[Document excerpt]
◆ ◆ ◆ ◆ ◆ ◆ ◆

Splitting Files into Meetings

with data_scope["documents"].row() as document:
    document["meetings"] = document["content"].transform(
        cocoindex.functions.SplitBySeparators(
            separators_regex=[r"\n\n##?\ "],
            keep_separator="RIGHT",
        )
    )

Keeping the heading (RIGHT) preserves titles, dates, and other cues useful for LLM extraction.

Data Schema

@dataclass
class Person:
    name: str

@dataclass
class Task:
    description: str
    assigned_to: list[Person]

@dataclass
class Meeting:
    time: datetime.date
    note: str
    organizer: Person
    participants: list[Person]
    tasks: list[Task]

These dataclasses are supplied to the LLM so the output already conforms to the expected structure.

Extraction per Meeting

with document["meetings"].row() as meeting:
    parsed = meeting["parsed"] = meeting["text"].transform(
        cocoindex.functions.ExtractByLlm(
            llm_spec=cocoindex.LlmSpec(
                api_type=cocoindex.LlmApiType.OPENAI,
                model="gpt-4o",
            ),
            output_type=Meeting,
        )
    )

CocoIndex caches the extraction result; the LLM is only invoked when the input text, model, or schema changes.

Collectors (In‑Memory Tables)

meeting_nodes = data_scope.add_collector()
attended_rels = data_scope.add_collector()
decided_tasks_rels = data_scope.add_collector()
assigned_rels = data_scope.add_collector()

Populating Collectors

meeting_key = {"note_file": document["filename"], "time": parsed["time"]}

meeting_nodes.collect(**meeting_key, note=parsed["note"])
attended_rels.collect(
    id=cocoindex.GeneratedField.UUID,
    **meeting_key,
    person=parsed["organizer"]["name"],
    is_organizer=True,
)

◆ ◆ ◆ ◆ ◆ ◆ ◆

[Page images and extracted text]
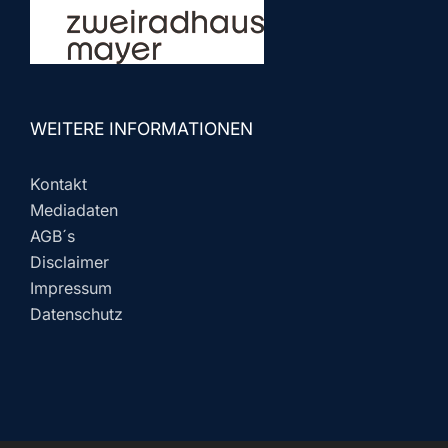
WEITERE INFORMATIONEN
Kontakt
Mediadaten
AGB´s
Disclaimer
Impressum
Datenschutz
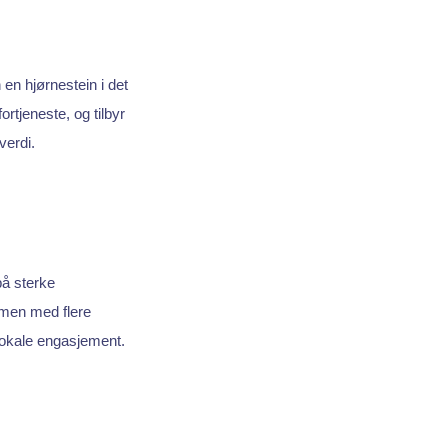
en hjørnestein i det
rtjeneste, og tilbyr
verdi.
på sterke
mmen med flere
lokale engasjement.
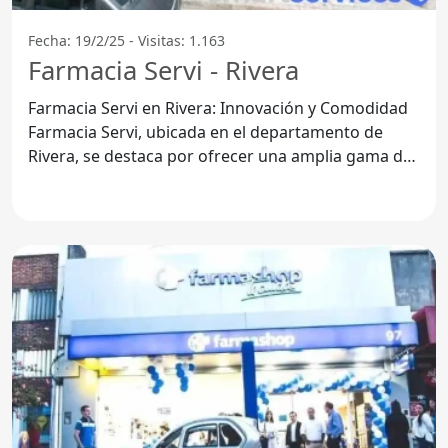
Fecha: 19/2/25 - Visitas: 1.163
Farmacia Servi - Rivera
Farmacia Servi en Rivera: Innovación y Comodidad
Farmacia Servi, ubicada en el departamento de
Rivera, se destaca por ofrecer una amplia gama de
servicios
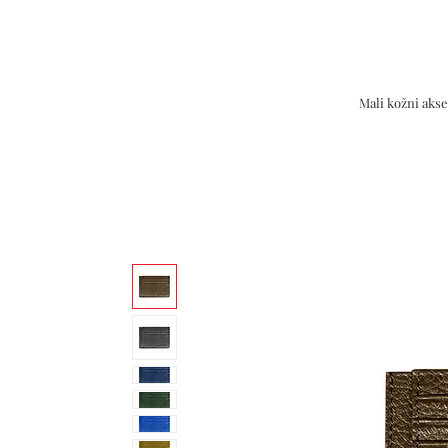
Mali kožni akse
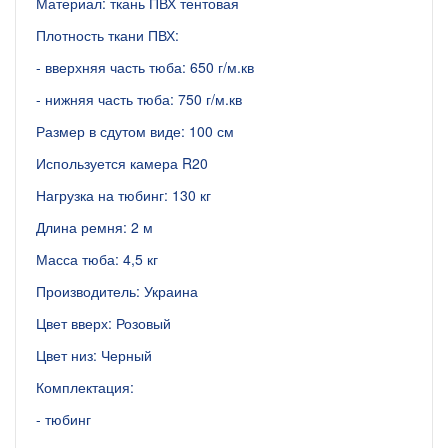
Материал: ткань ПВХ тентовая
Плотность ткани ПВХ:
- вверхняя часть тюба: 650 г/м.кв
- нижняя часть тюба: 750 г/м.кв
Размер в сдутом виде: 100 см
Используется камера R20
Нагрузка на тюбинг: 130 кг
Длина ремня: 2 м
Масса тюба: 4,5 кг
Производитель: Украина
Цвет вверх: Розовый
Цвет низ: Черный
Комплектация:
- тюбинг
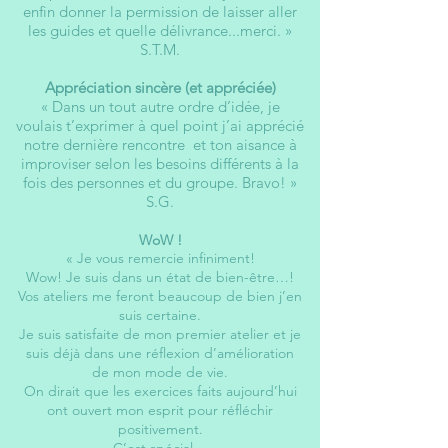
enfin donner la permission de laisser aller
les guides et quelle délivrance...merci. »
S.T.M.
Appréciation sincère (et appréciée)
« Dans un tout autre ordre d’idée, je
voulais t’exprimer à quel point j’ai apprécié
notre dernière rencontre et ton aisance à
improviser selon les besoins différents à la
fois des personnes et du groupe. Bravo! »
S.G.​
WoW !
« Je vous remercie infiniment!
Wow! Je suis dans un état de bien-être…!
Vos ateliers me feront beaucoup de bien j’en
suis certaine.
Je suis satisfaite de mon premier atelier et je
suis déjà dans une réflexion d’amélioration
de mon mode de vie.
On dirait que les exercices faits aujourd’hui
ont ouvert mon esprit pour réfléchir
positivement.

◆ ◆ ◆ ◆ ◆ ◆ ◆

[Task instructions]
a) Can you reproduce the CocoIndex meeting-extraction text word for word, from "CocoIndex caches the" to "meeting_nodes = data_scope.add_collector()"?
b) Can you continue the CocoIndex meeting-extraction text from the point where it stops?

[Task-by-task results]
a)
CocoIndex caches the extraction result; the LLM is only invoked when the input text, model, or schema changes.

Collectors (In‑Memory Tables)

meeting_nodes = data_scope.add_collector()

b)
# Similar loops (omitted for brevity) add:
# - ATTENDED edges for each participant
# - DECIDED edges from meeting to each task
# - ASSIGNED_TO edges from each person to their tasks

Exporting to Neo4j

Nodes

meeting_nodes.export(
    "meeting_nodes",
    cocoindex.targets.Neo4j(
        connection=conn_spec,
        mapping=cocoindex.targets.Nodes(label="Meeting"),
    ),
    primary_key_fields=["note_file", "time"],
)

flow_builder.declare(
    cocoindex.targets.Neo4jDeclaration(
        connection=conn_spec,
        nodes_label="Person",
        primary_key_fields=["name"],
    )
)

flow_builder.declare(
    cocoindex.targets.Neo4jDeclaration(
        connection=conn_spec,
        nodes_label="Task",
        primary_key_fields=["description"],
    )
)

Relationships

attended_rels.export(
    "attended_rels",
    cocoindex.targets.Neo4j(
        connection=conn_spec,
        mapping=cocoindex.targets.Relationships(
            rel_type="ATTENDED",
            source=cocoindex.targets.NodeFromFields(
                label="Person",
                fields=[cocoindex.targets.TargetFieldMapping(
                    source="person", target="name"
                )],
            ),
            target=cocoindex.targets.NodeFromFields(
                label="Meeting",
                fields=[
                    cocoindex.targets.TargetFieldMapping("note_file"),
                    cocoindex.targets.TargetFieldMapping("time"),
                ],
            ),
        ),
    ),
    primary_key_fields=["id"],
)

Export equivalents for DECIDED (Meeting → Task) and ASSIGNED_TO (Person → Task) use similar definitions, ensuring relationship IDs prevent duplication on re‑runs.

Running the Workflow

pip install -e .
cocoindex update main

After the update finishes, open the Neo4j Browser at http://localhost:7474 and try the following queries:

MATCH (p:Person)-[:ATTENDED]->(m:Meeting)
RETURN p, m;

MATCH (m:Meeting)-[:DECIDED]->(t:Task)
RETURN m, t;

MATCH (p:Person)-[:ASSIGNED_TO]->(t:Task)
RETURN p, t;

CocoIndex only mutates nodes and relationships that actually changed, so the graph remains in sync with the source notes without unnecessary rewrites.